Let's say that our buffer is just full, and a CL_AddReliableCommand is done. We execute Com_Error( ERR_DROP, "Client command overflow" ), and there, call CL_Disconnect.
The assumption that CL_Disconnect makes is that it can gracefully disconnect from the server, and therefore does a CL_AddReliableCommand("disconnect"). But our buffer is ALREADY full, and we're trying to overfill it the second time.
If we wouldn't be checking for recursive errors in Com_Error, then it would be an infinite cycle of CL_AddReliableCommand, Com_Error, and CL_Disconnect. But we do check. Since com_errorEntered got set at the first Com_Error call, we call a Sys_Error.
Sys_Error's first thing is to do CL_Shutdown, which calls CL_Disconnect. Again, it would be another infinite cycle of Com_Error, Sys_Error, CL_Shutdown, and CL_Disconnect. But CL_Shutdown also checks for recursive errors, and does nothing but returns if called recursively.

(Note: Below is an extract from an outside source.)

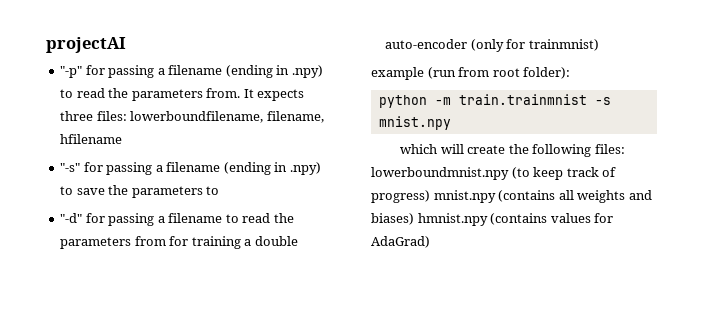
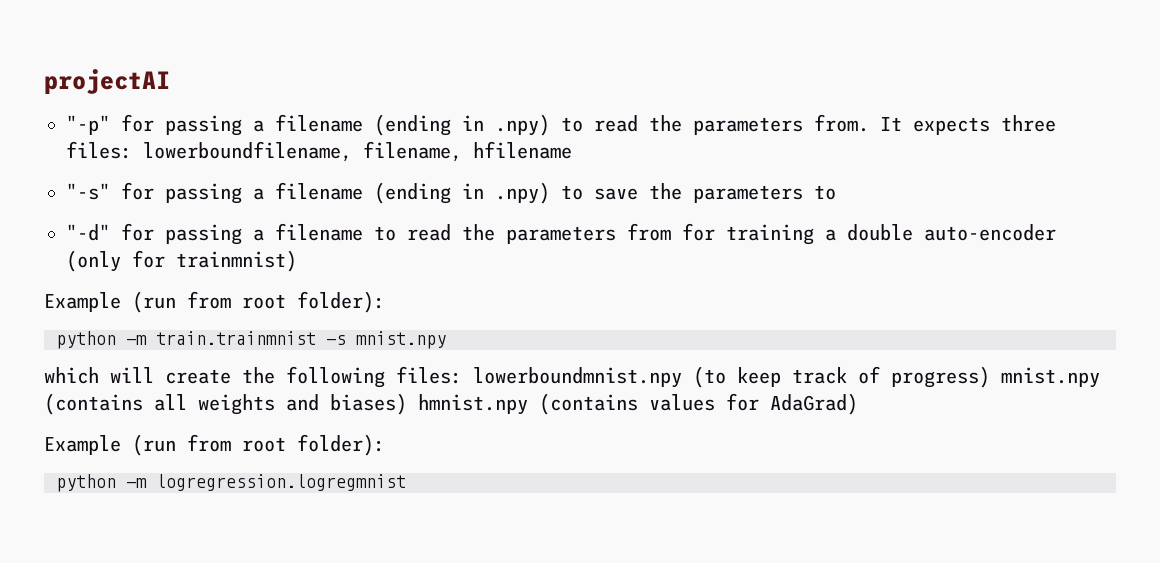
[371,67,424,80] example -> [44,292,121,312] Example
(430, 242) none -> [44,434,385,456] [56,474,406,492] // Example (run from root folder): // python -m logregression.logregmnist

So we're back at our second Sys_Error call, and we exit the program.

So how to diagnose the overflow?
Borrow the overflow check from CL_AddReliableCommand, and don't send "disconnect" if we're full? The connection will hang then.
Overwrite the last command with "disconnect"? Command scripts are sent in packs (like small programs), and may have rather undesired effects when half-sent.
So formulate a new packet with just one "disconnect" command? Or keep track of how many reliable commands we have summed up in the last frame, and remove ones that were added in the current frame that caused the overflow?
What if we're just at the buffer limit, and CL_Disconnecting because of something else? Send an additional "disconnect" from outside the buffer?
Comment 3 Thilo Schulz 2009-10-11 14:35:37 EDT
Fixed in svn rev. 1655 and 1656

I made it always leave a slot free for a possibly needed "disconnect" cmd in the end. IMHO, this is the only way of ensuring the disconnect command is properly received and executed on the server.